NOUS ACCOMPAGNONS ces Irréguliers lors de raids, lynchages, embuscades, évasions éparses. Nous hivernons avec eux dans une pirogue rugueuse. Nous les suivons alors que, fous de sang, ivres, épuisés, ils effectuent leur raid fatidique sur Lawrence, au Kansas. Dans Lawrence, les réserves de Jake se cristallisent : « Dans une hôtellerie, une femme au visage avec des taches de rousseur s'est mise à genoux et a supplié Pitt Mackeson de ne pas tuer son mari. Je l'ai regardé droit dans les yeux et elle ressemblait à toutes les femmes que vous avez jamais connues.

« Je lui montrerai la même miséricorde qu'ils nous ont montrée », a déclaré Mackeson. »

Woodrell garde une concentration très serrée. Il n'y a pas beaucoup d'histoire. On ne nous parle pas beaucoup du passé de Jake Roedel ou de celui de ses compagnons. En dehors du Kansas et du Missouri, la guerre civile fait rage, mais nous n'en entendons pas parler. Les actions menées par les forces confédérées régulières dans la région sont à peine évoquées. Woe to Live On est peut-être le premier roman de la guerre civile qui ne mentionne jamais Grant ou Jeff Davis, Lincoln ou Lee.

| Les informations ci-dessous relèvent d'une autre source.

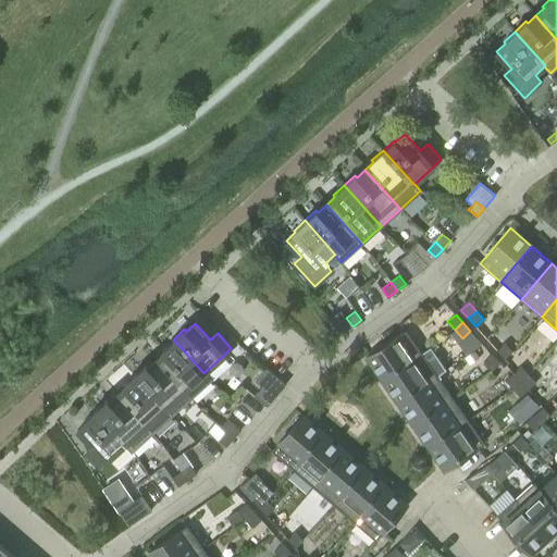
[(383,380),(422,353),(406,330),(367,357),(383,380)]
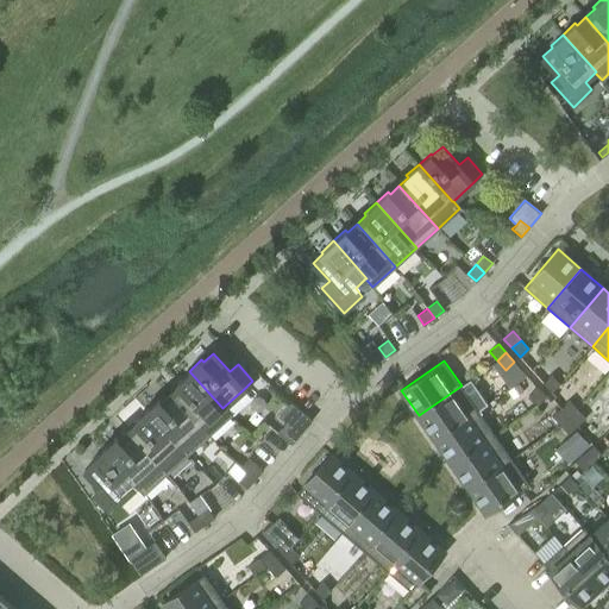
[(223,408),(189,371),(176,382),(179,384),(170,393),(208,435),(231,415),(224,407),(223,408)]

Nous en apprenons peu sur les croyances des Irréguliers du Kansas. Ils aiment la discipline autant qu'ils aiment les Noirs. Ils ont juré de ne pas couper leurs « cadenas rebelles ». Ils aiment la vengeance sanglante. 'Le rebelle', dit Jake dans un rare moment de réflexion, 'est un fléau pour la volonté de l'homme yankee.'

Une attention particulière donne à Woe to Live On un pouvoir considérable et une partie de l'autorité d'une parabole. Cette focalisation crée également des difficultés au cœur même. Sans qu'on le connaisse mieux (son passé, ses convictions), Jake Roedel n'est pas très attachant. Son changement de caractère, provoqué par une surcharge de morosité, n'est pas convaincant. Jake Roedel n'est que la brute la plus sensible parmi les brutes.

Ces quelques Irréguliers qui ont survécu à la guerre civile et publié des mémoires ont présenté de nombreuses justifications. La justice était un favori. L'autodétermination était un thème populaire, et tout le monde a écrit sur l'honneur. Certains bavardaient sur les « actes chevaleresques » et la « défense de la féminité du Sud ». Leurs points de vue peuvent sembler étranges et peu attrayants aujourd'hui, mais ces hommes les ont tenus - généralement jusqu'à la mort.

Certains des Irréguliers se considéraient comme des chevaliers des temps modernes. Malheur à vivre suggère qu'ils étaient des meurtriers. :: Donald McCaig est l'auteur des romans 'Nop's Trials' et 'The Man Who Made the Devil Glad'.